Fuji-Q Highland's roller coaster lineup reads like a catalog of engineering superlatives. Fujiyama, the park's signature ride, stands 79 meters tall and rockets through its course at 130 km/h. When it opened in 1996, it was the tallest roller coaster on Earth. It has since dropped to eleventh tallest and fourth longest, but riding it remains a visceral experience -- the first drop pitches you toward the ground with Mount Fuji filling your peripheral vision. Eejanaika, opened in 2006, is one of only three fourth-dimension roller coasters ever built. Its seats rotate 360 degrees in controlled spins independent of the track, producing fourteen inversions even though the track itself only inverts three times. Takabisha, which debuted in 2011, features a 121-degree beyond-vertical freefall and held the record for the world's steepest coaster until 2019. And Zokkon, the newest addition from 2023, is a motorcycle-style launched coaster -- proof the park has not stopped building.

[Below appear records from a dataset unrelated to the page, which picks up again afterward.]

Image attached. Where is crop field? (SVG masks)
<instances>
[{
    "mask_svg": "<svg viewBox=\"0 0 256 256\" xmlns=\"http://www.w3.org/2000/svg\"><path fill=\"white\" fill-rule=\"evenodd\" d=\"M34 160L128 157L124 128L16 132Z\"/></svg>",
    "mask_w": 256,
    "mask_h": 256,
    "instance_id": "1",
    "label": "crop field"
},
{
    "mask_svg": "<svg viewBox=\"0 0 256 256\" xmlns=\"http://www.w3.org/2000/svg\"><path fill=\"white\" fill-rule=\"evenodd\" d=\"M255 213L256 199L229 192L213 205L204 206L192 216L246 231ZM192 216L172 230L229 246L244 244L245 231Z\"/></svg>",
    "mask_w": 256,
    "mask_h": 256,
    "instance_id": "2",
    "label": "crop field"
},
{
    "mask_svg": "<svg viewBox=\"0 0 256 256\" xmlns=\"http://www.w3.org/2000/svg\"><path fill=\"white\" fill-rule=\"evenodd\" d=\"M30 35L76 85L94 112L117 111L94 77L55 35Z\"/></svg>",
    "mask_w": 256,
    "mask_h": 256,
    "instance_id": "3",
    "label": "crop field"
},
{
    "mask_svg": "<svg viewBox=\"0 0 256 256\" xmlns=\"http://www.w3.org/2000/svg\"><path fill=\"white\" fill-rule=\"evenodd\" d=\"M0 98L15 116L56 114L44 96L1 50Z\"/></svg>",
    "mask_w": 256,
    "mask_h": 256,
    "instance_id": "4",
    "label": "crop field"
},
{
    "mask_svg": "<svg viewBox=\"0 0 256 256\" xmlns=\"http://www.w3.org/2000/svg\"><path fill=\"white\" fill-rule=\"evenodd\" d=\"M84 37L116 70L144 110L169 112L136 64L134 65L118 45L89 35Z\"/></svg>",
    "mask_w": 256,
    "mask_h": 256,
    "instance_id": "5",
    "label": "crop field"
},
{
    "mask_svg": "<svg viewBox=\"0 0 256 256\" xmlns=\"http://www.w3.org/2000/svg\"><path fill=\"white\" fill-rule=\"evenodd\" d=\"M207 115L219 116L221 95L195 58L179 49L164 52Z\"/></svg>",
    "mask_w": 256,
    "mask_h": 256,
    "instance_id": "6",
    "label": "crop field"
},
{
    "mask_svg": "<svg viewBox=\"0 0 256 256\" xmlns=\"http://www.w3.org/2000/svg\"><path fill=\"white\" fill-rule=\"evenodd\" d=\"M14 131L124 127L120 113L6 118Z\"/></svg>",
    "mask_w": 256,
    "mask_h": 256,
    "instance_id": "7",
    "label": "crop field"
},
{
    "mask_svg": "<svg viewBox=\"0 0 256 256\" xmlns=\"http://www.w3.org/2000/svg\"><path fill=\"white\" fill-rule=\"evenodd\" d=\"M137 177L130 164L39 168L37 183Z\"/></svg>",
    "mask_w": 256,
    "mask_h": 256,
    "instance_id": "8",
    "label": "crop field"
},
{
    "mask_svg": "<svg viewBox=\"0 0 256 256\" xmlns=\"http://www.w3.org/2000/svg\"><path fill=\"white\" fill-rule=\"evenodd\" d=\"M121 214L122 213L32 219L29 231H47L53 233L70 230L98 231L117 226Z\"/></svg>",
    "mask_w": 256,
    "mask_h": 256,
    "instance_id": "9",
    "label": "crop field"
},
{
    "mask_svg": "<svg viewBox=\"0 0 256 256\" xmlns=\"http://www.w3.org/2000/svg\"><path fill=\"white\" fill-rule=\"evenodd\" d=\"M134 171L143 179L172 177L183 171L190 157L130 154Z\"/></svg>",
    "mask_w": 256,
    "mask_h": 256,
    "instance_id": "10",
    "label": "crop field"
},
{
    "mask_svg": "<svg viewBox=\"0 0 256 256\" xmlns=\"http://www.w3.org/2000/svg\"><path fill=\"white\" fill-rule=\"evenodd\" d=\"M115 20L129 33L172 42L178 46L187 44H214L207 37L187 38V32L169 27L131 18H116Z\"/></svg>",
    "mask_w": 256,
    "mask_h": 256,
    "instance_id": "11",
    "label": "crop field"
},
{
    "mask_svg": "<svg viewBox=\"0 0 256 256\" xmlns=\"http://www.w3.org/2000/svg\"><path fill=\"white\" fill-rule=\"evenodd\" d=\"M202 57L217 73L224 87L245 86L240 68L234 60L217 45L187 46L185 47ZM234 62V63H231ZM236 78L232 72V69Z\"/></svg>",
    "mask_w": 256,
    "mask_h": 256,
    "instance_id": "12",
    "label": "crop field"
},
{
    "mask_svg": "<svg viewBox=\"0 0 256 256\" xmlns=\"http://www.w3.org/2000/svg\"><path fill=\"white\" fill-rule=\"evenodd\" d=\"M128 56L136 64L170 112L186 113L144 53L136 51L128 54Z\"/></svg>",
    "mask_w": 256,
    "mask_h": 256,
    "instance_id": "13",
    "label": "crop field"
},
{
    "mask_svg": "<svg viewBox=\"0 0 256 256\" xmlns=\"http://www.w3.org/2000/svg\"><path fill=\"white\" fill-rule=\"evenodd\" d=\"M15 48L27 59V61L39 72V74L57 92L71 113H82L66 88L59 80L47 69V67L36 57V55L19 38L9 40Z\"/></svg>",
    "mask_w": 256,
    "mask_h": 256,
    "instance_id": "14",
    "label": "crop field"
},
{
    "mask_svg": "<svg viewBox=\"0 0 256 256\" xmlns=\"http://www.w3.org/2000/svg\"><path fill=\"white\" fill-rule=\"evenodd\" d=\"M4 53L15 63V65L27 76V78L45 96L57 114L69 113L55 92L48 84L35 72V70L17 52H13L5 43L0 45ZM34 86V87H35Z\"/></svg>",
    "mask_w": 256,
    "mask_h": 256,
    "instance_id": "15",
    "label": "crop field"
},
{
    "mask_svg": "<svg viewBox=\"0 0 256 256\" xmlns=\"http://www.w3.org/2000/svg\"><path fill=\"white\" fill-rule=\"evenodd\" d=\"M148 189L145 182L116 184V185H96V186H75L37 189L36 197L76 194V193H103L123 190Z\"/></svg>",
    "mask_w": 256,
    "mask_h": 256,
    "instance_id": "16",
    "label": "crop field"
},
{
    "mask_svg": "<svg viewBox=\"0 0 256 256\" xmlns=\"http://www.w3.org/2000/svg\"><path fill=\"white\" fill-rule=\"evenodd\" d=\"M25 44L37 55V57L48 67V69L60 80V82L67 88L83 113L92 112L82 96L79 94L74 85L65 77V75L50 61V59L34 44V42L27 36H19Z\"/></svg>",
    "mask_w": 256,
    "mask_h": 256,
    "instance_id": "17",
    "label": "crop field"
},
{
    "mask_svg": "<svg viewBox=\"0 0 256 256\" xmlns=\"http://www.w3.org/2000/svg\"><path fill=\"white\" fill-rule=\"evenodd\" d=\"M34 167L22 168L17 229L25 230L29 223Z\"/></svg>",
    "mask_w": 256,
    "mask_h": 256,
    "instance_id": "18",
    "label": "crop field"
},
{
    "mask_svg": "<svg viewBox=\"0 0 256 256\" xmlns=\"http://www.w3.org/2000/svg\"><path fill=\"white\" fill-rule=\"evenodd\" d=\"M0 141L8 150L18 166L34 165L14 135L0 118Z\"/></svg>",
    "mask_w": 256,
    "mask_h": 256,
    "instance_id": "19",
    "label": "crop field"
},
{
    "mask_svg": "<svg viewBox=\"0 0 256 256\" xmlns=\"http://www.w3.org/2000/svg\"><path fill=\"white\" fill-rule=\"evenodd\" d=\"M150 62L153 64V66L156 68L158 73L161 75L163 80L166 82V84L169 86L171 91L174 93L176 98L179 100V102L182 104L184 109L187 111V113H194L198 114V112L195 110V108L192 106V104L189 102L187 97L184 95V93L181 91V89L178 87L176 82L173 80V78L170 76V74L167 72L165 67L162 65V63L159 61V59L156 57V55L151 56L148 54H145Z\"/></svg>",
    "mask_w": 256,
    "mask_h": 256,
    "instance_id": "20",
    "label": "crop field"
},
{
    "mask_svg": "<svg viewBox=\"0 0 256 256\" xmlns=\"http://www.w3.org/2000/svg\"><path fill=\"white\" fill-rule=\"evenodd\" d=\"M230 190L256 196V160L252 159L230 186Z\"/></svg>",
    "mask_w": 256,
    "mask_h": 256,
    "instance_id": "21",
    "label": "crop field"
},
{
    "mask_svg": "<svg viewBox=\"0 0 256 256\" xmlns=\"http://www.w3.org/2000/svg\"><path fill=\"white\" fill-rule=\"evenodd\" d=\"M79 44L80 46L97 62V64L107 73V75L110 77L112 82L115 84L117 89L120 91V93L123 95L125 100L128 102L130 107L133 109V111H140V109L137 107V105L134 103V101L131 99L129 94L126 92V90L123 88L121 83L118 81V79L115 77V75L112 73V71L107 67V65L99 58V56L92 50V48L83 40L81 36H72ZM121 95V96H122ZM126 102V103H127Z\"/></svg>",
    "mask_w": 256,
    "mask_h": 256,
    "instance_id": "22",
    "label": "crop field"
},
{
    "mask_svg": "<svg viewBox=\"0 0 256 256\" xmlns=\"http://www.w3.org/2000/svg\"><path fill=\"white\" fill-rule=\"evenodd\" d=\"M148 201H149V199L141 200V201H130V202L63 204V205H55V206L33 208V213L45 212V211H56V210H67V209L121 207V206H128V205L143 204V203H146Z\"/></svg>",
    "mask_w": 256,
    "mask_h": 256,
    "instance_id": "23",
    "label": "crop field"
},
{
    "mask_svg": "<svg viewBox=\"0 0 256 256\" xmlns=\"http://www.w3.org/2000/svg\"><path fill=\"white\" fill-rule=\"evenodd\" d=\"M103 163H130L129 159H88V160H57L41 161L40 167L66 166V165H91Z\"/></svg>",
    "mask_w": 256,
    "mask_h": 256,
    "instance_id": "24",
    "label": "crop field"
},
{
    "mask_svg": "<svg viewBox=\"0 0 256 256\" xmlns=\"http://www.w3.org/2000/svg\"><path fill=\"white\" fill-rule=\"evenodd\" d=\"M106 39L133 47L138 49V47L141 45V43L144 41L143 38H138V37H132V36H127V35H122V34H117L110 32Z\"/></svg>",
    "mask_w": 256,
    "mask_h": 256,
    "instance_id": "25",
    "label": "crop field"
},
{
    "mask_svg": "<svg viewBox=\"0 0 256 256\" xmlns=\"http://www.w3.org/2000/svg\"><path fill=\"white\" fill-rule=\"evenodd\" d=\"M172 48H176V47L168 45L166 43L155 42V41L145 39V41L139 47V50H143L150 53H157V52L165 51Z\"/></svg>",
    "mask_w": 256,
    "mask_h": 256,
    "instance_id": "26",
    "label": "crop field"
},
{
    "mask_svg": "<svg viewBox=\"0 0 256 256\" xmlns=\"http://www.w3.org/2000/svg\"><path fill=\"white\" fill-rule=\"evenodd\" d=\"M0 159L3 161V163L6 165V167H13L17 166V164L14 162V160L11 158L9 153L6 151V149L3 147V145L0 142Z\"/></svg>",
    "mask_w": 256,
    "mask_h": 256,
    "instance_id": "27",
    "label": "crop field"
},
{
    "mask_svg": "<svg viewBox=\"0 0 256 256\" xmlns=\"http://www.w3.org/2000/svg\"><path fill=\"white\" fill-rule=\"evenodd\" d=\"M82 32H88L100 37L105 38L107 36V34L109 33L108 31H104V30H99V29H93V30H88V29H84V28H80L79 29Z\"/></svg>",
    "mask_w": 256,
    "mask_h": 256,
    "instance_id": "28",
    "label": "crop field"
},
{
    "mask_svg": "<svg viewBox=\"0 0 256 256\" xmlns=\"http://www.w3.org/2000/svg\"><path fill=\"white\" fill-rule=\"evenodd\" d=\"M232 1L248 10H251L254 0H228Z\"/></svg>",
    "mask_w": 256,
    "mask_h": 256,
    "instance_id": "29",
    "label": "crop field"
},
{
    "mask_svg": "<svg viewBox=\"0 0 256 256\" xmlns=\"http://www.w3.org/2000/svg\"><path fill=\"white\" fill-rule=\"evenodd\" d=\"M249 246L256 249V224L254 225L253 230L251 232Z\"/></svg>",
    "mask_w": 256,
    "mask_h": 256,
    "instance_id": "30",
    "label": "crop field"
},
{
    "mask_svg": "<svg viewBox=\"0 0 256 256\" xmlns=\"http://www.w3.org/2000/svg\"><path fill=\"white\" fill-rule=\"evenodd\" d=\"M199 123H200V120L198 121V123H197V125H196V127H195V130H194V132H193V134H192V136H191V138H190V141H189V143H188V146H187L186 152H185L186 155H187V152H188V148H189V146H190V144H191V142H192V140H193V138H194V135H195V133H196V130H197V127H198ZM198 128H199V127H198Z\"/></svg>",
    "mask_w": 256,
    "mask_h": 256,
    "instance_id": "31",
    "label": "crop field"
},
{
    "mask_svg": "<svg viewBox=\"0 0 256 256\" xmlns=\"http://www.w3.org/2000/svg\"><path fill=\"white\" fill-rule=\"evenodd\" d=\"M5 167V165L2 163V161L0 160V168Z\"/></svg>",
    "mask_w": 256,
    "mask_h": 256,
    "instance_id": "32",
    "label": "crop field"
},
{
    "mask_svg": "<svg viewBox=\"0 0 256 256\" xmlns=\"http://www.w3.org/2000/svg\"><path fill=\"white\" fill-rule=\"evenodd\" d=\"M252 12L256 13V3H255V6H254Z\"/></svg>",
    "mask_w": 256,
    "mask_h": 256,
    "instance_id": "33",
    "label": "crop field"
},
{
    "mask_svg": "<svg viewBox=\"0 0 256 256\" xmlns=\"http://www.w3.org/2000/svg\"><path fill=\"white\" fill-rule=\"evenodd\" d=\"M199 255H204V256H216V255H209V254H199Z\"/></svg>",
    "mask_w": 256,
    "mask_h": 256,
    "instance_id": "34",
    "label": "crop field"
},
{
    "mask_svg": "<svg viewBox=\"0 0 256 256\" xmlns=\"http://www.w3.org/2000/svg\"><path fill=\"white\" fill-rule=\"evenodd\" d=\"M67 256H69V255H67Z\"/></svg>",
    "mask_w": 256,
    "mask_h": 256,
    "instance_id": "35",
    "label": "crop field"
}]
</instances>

The One That Went Too Fast

Not every record at Fuji-Q Highland ended well. The Do-Dodonpa roller coaster once held the title for fastest acceleration of any coaster in the world, launching riders to terrifying speeds in a matter of seconds. But between December 2020 and August 2021, at least six visitors reported injuries while riding it. The complaints led to an investigation, and Do-Dodonpa was eventually shuttered permanently in 2024. The park's safety record took another blow on February 28, 2025, when a maintenance worker was fatally injured on the Eejanaika ride after being crushed between one of the trains and its track. Reports suggested the train had been unintentionally moved during maintenance, raising concerns about lapses in mandatory safety procedures. These incidents cast a shadow over a park that had built its identity on pushing the limits of what amusement rides could do.

Beyond the Tracks

Fuji-Q Highland is not all white-knuckle terror. Thomas Land, a dedicated area themed after Thomas the Tank Engine, occupies a cheerful corner of the park where the smallest visitors ride a gentle kiddie coaster that tops out at 17 km/h and stands less than a meter tall. Attractions themed around Gundam, Neon Genesis Evangelion, and Hamtaro cater to Japan's deep anime culture. The Haunted Hospital, billed as the world's largest haunted attraction, takes visitors through an elaborate horror scenario that lasts considerably longer than most coaster rides. Its companion, the Hopeless Fortress, is another fright-focused experience. The park also houses flat rides ranging from the Red Tower drop ride to the Tondemina giant frisbee, the same ride that appeared on Season 9 of The Amazing Race in 2006, when the final three teams searched for clues while being flung through the air.

The Volcano in the Room

What sets Fuji-Q Highland apart from every other amusement park on Earth is its neighbor. Mount Fuji, at 3,776 meters, is not just visible from the park -- it dominates the entire visual field, rising directly to the south like a wall of rock and snow. On clear days, the summit appears close enough to touch from the top of Fujiyama's first hill. The juxtaposition is uniquely Japanese: a symbol of timeless natural beauty paired with screaming mechanical excess, and somehow neither diminishes the other. The park is owned and operated by Fuji Kyuko Co., the same railway company that runs the Fuji Express Line, meaning that many visitors arrive by train, step off the platform, and walk straight into a park where the sacred mountain fills every gap between the steel. In the 1985 Jackie Chan film My Lucky Stars, the filmmakers set a criminal gang's headquarters beneath the park -- a choice that says something about Fuji-Q Highland's surreal, larger-than-life presence at the foot of Japan's most famous peak.

From the Air

Located at 35.487N, 138.78E at the northern foot of Mount Fuji in Fujiyoshida, Yamanashi Prefecture. The park is identifiable from the air by its roller coaster tracks and open layout against the surrounding forest and urban areas. Mount Fuji rises dramatically to the southwest. Best viewed at 3,000-6,000 feet AGL. The Fuji Five Lakes are visible to the west. Nearest airports: Mt. Fuji Shizuoka Airport (RJNS) approximately 35nm south, Tokyo Haneda (RJTT) approximately 55nm east. The Fujiyama coaster's 79-meter structure and the sprawling park grounds are visible landmarks on clear days.